_TEXT SHOWN_
══════════

A Broker should offer an endpoint that takes an input of swap intent information and returns the extrinsic hash once the Broker has opened a Deposit Channel on the State Chain for the user. From there, the Deposit Channel can be verified through any secondary source before a deposit to the resulting Deposit Channel Address is made.

Although the role of a Broker is relatively straightforward, one of the major challenges with running a public endpoint to the State Chain is the threat of blockchain spam. To overcome this for the sake of network integrity, Brokers pay a small State Chain transaction fee in $FLIP every time they submit an extrinsic to the State Chain. These $FLIP transaction fees are burned.

This places the burden of spam prevention on the Broker. If their endpoint is abused, they end up paying for the associated transaction fees. As a result, Brokers will need to design systems that protect against spam attacks. Private Brokers sidestep this issue, but public ones will need to ensure their web interface or API is appropriately protected, and that requests are appropriately filtered.

Vault Swaps

Deposit Channels can be bypassed through Vault swaps. This process requires the user to send funds directly to the Vault’s primary wallet or call a Vault contract’s swap function, but must include all of the required swap information, such as Destination Address and Destination Chain, in the deposit transaction on the external chain. Upon witnessing this direct transfer, Validators will parse the metadata and immediately include the trade in the swap queue.

This method could be used by application developers who want to avoid the time needed for a call-and-response from the State Chain, and instead trigger the swap directly.

There are trade-offs in using Vault swaps depending on the source chain. For instance, on Ethereum, using a Deposit Channel is more gas-efficient (and therefore cheaper) than a Vault swap. On the other hand, deposit channels require interaction with the State Chain through a Broker API.

Broker Fees

This design then raises the question: why would anyone run a Broker if they have to pay for third parties to use it, especially when those third parties may be malicious?

The answer lies in Broker Fees. Broker operators can choose to charge a fee for the use of their endpoint, and can be set at any value from 0 basis point to 1000 basis points. When set to more than zero, the network will charge an additional fee which, like the network fee, is deducted from the USDC amount of every successful swap and credited to the broker’s account.

══════════

_GIVEN RECORDS_
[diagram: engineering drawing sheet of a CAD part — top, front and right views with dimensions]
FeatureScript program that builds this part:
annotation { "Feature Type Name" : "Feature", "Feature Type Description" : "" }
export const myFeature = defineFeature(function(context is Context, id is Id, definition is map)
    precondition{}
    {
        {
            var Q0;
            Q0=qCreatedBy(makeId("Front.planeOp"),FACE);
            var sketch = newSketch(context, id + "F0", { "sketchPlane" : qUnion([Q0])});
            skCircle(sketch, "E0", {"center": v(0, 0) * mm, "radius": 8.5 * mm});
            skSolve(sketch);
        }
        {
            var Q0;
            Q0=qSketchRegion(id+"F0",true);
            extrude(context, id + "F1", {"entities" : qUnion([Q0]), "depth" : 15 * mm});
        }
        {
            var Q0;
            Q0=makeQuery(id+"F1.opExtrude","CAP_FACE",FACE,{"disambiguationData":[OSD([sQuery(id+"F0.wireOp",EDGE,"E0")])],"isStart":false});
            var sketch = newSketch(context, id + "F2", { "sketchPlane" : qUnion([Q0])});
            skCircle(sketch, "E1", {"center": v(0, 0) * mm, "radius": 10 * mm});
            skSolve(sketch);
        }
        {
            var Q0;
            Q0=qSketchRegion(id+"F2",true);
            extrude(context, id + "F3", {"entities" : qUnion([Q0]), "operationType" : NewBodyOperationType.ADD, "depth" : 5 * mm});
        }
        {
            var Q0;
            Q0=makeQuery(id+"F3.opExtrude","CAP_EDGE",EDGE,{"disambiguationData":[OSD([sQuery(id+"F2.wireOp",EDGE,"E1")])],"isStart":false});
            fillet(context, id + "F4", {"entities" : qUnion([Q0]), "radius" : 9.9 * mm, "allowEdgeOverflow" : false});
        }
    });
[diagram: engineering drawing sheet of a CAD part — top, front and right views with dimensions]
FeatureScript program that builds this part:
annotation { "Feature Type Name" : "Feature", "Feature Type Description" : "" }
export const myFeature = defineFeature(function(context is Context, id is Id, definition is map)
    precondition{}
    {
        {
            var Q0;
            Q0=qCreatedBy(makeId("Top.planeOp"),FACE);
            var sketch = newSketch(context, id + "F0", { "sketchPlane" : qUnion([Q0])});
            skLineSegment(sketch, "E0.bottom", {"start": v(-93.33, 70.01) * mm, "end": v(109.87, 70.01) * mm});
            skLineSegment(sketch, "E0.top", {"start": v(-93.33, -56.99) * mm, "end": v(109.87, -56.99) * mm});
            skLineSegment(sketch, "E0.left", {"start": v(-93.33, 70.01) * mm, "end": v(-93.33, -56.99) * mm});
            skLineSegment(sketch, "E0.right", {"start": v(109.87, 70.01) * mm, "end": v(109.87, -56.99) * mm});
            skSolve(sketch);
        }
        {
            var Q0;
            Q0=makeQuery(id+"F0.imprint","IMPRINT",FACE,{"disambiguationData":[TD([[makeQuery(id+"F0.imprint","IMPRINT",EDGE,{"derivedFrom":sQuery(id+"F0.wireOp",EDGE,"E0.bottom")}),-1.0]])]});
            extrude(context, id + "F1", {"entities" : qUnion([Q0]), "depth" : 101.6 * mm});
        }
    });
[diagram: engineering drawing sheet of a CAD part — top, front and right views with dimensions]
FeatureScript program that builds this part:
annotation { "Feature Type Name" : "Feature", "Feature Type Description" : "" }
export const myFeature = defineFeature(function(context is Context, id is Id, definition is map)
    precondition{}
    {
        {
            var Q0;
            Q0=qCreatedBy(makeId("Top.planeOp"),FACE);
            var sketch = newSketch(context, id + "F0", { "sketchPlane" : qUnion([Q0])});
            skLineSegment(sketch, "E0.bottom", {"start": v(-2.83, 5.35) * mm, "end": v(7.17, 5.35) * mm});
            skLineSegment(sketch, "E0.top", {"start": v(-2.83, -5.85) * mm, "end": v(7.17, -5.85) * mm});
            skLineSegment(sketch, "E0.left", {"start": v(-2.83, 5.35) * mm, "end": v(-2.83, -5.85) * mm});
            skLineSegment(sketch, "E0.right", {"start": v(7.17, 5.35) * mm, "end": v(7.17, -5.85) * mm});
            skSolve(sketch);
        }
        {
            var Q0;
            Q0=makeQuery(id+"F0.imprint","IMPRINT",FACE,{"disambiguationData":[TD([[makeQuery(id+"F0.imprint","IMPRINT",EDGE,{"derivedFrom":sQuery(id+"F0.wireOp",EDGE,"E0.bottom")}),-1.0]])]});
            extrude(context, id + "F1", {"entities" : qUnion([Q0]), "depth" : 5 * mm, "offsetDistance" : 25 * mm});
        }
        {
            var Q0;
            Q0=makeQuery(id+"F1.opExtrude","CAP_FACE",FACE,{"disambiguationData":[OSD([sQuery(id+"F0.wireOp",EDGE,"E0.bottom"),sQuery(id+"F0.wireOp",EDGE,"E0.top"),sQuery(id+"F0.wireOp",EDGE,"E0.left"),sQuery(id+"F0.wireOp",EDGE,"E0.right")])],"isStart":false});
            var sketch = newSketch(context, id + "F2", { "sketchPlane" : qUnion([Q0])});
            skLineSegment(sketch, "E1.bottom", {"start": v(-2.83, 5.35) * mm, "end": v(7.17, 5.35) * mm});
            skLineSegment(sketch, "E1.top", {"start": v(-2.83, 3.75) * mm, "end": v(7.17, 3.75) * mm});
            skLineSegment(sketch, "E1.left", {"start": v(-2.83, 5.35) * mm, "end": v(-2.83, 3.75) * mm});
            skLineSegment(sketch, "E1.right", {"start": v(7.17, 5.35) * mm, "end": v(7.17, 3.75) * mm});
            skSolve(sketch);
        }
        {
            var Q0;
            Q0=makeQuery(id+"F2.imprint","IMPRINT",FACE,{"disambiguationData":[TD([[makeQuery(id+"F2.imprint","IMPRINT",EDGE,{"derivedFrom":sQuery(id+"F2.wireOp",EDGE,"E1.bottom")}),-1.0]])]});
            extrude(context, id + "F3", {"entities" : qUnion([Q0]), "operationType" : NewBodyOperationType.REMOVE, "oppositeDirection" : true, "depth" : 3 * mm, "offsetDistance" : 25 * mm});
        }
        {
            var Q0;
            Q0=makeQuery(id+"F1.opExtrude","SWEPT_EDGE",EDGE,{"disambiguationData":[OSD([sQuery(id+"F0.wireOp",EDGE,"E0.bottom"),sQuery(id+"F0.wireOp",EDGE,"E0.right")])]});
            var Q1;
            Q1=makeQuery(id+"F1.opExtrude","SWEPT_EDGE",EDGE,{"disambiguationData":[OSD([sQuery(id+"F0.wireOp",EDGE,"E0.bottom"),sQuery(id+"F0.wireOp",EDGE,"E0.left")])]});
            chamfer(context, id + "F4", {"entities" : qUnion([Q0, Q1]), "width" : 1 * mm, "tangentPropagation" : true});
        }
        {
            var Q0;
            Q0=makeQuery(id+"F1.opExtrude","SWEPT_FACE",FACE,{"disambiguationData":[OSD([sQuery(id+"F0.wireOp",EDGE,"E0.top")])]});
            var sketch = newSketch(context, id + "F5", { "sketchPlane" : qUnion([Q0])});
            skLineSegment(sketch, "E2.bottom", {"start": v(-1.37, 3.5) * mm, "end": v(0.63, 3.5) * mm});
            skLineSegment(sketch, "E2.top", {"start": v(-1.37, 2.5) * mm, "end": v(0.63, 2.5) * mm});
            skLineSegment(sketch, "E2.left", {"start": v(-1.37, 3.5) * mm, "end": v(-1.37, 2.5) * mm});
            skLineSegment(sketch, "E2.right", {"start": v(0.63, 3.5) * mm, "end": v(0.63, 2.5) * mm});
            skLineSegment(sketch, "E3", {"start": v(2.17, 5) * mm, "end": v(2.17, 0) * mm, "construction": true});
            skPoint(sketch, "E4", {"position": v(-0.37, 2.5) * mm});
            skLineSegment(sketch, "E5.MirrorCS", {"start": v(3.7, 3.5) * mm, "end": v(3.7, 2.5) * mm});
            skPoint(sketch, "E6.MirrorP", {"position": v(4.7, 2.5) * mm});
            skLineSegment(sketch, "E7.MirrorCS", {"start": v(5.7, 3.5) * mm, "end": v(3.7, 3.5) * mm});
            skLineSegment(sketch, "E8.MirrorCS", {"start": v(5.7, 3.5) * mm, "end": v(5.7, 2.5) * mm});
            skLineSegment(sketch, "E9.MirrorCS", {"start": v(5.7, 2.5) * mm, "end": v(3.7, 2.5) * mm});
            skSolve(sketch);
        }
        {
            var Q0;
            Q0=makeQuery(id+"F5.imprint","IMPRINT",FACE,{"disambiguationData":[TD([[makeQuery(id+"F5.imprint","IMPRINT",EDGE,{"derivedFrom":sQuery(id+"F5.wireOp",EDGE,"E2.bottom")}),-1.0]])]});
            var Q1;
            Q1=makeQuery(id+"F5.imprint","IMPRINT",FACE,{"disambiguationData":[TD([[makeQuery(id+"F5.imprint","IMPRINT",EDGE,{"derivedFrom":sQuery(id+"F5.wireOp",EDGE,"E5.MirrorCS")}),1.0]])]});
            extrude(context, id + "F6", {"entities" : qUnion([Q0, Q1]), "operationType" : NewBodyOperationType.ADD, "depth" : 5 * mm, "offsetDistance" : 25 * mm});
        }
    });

══════════

_QUESTIONS TO ANSWER_
- 1) From the Broker passage, extract the part that begins at the words "Although the role" and stops after the words "fees are burned.".
- 2) List every kind of fee that the Broker passage names.

_ANSWERS TO EACH TASK_
- 1)
Although the role of a Broker is relatively straightforward, one of the major challenges with running a public endpoint to the State Chain is the threat of blockchain spam. To overcome this for the sake of network integrity, Brokers pay a small State Chain transaction fee in $FLIP every time they submit an extrinsic to the State Chain. These $FLIP transaction fees are burned.

- 2)
- State Chain transaction fee (paid in $FLIP)
- Network fee
- Broker Fee